> [EXERCISES]:
• a. Answer these questions using the forum post on service failures:
(i) What kind of failure does String 2a concern?
(ii) Where do users go when NCBI BLAST is down?
(iii) What system is given as an example that can be physically located at multiple datacenters?
• b. Reproduce the forum post on service failures between "(Data center failure" and "all the time.", inclusive.
• c. Continue the forum post on service failures and CD-ROM distributions from the point where it stops.

> [TEXT PASSAGE]:
════

String 2a. "We're putting all of our eggs in one basket, what if it breaks?"
(Single machine failures bringing down a service.)
Solution: Implement distributed sharing as above.
String 2b. "We're putting all of our eggs in one basket, what if it breaks?"
(Data center failure due to hurricane, power failure, etc. bringing down a
service.)
Solution: Rollover to alternate datacenters. It's almost this way now
for some services - if NCBI BLAST is down we go to Genbank and vice versa.
Distributed processing helps out here too. For instance, a large
VAXcluster can be physically located at multiple datacenters and it will
not fail even if several of the datacenters go down. If the service under
discussion can go away for a couple of hours, then it would also be
possible to contract with one of the (many) disaster recovery companies, or
even a big lab, for a backup site.
On a separate note, I'm not a big fan of CD-rom distributions because:
1. Either you need as many drives as you've got databases, or you have
to load it all onto a different disk anyway, or you have to swap CD-
roms all the time.

════

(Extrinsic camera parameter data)
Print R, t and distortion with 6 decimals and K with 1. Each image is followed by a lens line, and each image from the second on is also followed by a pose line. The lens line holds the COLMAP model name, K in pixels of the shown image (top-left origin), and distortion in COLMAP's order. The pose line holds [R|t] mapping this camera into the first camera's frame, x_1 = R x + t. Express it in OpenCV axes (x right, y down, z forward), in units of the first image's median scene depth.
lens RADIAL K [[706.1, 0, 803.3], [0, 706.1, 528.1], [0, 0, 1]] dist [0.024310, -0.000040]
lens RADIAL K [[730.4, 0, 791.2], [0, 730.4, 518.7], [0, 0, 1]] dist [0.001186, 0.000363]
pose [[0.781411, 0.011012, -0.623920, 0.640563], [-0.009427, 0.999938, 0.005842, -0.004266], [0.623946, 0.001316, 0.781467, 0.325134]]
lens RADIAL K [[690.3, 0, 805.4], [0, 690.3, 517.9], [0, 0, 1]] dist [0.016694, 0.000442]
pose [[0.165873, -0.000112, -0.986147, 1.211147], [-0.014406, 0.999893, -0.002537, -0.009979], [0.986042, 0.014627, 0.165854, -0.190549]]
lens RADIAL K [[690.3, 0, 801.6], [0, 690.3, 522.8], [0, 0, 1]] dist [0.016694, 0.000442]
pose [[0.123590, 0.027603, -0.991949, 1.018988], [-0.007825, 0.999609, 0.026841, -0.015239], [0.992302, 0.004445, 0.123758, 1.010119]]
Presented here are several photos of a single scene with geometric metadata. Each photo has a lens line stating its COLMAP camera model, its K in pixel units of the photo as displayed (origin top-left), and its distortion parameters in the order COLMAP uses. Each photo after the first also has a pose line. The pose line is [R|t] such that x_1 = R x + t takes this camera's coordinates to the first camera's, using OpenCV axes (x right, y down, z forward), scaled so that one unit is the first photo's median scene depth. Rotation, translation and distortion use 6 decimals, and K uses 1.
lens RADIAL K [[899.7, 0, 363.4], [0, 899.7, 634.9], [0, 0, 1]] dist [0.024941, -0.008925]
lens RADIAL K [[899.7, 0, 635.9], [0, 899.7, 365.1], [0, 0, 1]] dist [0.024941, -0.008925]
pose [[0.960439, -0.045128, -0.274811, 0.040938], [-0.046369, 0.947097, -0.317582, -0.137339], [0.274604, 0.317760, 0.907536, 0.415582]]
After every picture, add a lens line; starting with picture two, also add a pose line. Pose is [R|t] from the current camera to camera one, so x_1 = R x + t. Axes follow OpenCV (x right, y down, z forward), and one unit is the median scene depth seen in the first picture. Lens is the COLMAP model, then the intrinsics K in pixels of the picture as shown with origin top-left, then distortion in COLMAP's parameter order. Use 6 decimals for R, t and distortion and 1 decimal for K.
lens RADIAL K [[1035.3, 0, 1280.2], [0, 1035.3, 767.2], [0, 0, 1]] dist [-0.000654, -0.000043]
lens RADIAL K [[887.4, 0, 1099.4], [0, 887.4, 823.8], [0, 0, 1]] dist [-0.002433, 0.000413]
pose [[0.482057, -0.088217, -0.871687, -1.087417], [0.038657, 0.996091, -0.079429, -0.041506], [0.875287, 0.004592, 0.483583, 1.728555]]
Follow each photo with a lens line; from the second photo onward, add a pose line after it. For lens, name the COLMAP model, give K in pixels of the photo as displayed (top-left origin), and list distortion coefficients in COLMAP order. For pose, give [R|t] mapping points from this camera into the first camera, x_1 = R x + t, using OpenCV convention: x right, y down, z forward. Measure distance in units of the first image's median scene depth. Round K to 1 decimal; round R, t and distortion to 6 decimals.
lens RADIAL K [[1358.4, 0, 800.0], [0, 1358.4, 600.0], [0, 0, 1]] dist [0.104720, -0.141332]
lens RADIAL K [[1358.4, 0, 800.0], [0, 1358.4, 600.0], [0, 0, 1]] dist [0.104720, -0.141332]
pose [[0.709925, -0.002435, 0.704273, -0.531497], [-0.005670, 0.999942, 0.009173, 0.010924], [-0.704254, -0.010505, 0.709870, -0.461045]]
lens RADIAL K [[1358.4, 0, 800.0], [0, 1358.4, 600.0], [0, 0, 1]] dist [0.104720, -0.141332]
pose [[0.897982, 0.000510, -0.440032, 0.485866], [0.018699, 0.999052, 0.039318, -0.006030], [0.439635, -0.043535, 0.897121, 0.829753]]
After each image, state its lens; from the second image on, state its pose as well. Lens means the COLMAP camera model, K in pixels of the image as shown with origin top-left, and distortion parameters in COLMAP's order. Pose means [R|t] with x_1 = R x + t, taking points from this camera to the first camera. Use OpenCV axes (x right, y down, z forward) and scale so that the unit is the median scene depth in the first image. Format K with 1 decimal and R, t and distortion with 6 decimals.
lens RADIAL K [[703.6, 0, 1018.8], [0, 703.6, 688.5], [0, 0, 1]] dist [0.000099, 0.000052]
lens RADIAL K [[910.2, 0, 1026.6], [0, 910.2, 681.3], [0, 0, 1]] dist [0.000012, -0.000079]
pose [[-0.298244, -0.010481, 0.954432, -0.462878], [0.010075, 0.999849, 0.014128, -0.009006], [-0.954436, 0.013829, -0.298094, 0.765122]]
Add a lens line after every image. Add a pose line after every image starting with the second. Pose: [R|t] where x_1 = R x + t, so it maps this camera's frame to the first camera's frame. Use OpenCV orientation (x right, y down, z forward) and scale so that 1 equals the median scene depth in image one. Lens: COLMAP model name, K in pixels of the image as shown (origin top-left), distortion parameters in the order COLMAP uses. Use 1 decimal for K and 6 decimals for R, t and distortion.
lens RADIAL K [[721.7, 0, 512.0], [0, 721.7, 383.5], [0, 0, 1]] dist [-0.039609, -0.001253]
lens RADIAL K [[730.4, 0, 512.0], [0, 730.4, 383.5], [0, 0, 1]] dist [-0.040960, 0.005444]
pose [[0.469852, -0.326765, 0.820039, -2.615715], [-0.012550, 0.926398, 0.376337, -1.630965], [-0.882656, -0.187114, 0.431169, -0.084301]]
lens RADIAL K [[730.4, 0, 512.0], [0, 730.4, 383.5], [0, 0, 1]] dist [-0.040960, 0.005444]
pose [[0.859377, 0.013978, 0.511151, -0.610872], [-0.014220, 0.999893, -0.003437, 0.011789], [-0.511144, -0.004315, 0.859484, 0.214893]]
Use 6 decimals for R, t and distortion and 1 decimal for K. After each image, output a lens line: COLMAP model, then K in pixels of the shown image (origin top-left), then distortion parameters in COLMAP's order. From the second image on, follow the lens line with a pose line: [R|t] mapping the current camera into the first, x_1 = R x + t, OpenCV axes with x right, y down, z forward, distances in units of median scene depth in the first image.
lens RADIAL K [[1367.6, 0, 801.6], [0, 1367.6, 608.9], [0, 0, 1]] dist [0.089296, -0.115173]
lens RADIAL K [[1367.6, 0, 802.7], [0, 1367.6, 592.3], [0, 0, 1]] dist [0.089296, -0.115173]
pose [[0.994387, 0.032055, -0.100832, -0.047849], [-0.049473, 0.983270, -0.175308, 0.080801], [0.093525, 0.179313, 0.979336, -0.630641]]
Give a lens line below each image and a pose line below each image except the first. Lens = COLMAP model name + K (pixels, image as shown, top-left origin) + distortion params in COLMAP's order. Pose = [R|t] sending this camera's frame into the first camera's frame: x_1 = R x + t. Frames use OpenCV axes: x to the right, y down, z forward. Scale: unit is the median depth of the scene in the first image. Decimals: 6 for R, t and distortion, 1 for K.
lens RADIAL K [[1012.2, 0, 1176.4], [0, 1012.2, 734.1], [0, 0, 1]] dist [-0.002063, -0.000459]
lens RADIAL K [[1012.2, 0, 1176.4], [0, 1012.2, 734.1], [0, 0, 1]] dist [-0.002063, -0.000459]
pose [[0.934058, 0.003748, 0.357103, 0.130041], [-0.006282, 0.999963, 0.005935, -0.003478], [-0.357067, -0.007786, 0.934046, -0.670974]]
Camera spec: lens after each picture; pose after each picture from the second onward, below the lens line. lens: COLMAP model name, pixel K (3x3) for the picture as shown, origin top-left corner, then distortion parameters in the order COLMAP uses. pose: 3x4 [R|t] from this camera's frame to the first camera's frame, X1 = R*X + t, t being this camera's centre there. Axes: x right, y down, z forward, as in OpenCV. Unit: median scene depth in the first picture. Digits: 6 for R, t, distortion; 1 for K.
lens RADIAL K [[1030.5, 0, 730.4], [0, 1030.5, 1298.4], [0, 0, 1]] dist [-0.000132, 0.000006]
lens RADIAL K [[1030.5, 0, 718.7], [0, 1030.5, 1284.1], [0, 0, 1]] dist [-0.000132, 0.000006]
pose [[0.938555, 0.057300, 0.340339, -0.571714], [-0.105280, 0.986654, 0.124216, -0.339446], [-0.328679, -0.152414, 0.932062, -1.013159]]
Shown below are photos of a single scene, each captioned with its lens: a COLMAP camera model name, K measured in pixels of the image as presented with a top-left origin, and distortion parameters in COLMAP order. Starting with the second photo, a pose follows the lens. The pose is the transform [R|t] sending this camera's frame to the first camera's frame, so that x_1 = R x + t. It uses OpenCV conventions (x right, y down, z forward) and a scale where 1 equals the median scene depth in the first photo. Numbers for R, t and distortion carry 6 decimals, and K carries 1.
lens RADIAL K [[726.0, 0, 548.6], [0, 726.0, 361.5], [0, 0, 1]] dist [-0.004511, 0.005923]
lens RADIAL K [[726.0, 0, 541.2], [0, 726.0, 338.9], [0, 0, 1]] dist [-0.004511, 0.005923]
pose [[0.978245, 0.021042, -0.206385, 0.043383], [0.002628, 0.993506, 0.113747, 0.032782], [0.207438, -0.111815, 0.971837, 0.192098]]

════

> [ANSWERS]:
• a.
(i) Single machine failures bringing down a service.
(ii) Genbank.
(iii) A large VAXcluster.

• b.
(Data center failure due to hurricane, power failure, etc. bringing down a
service.)
Solution: Rollover to alternate datacenters. It's almost this way now
for some services - if NCBI BLAST is down we go to Genbank and vice versa.
Distributed processing helps out here too. For instance, a large
VAXcluster can be physically located at multiple datacenters and it will
not fail even if several of the datacenters go down. If the service under
discussion can go away for a couple of hours, then it would also be
possible to contract with one of the (many) disaster recovery companies, or
even a big lab, for a backup site.
On a separate note, I'm not a big fan of CD-rom distributions because:
1. Either you need as many drives as you've got databases, or you have
to load it all onto a different disk anyway, or you have to swap CD-
roms all the time.

• c.
2. The disk production costs are too high. Send it out on 8 mm tape and
you can probably get the per unit cost down to $20 or so (plus we can
reuse the tapes). Sure we'd have to buy 8 mm tape drives and disks big
enough to hold the data, but at least we'd get a backup method and
flexibility for future changes.
3. Isn't the data capacity of CD-roms about 600 Mb? When we get there
in a few years are we going to have multivolume CD-rom sets?
4. I'm worried about CD-rom format incompatibilities.
My preferred solution: distribute database releases as difference sets.
These will always be a lot smaller than the whole database and you can
stay with existing distribution channels for a while. If anybody
wants to start from scratch, they just obtain the full series of updates.
Nothing novel about this, ACEDB is distributed this way. For Genbank files
this wouldn't be terribly difficult to implement at either end, we'd just
need a file that said something like:
discard entries X83423,...
include updated entries X83423...
include new entries...
Anyway, that's what I think.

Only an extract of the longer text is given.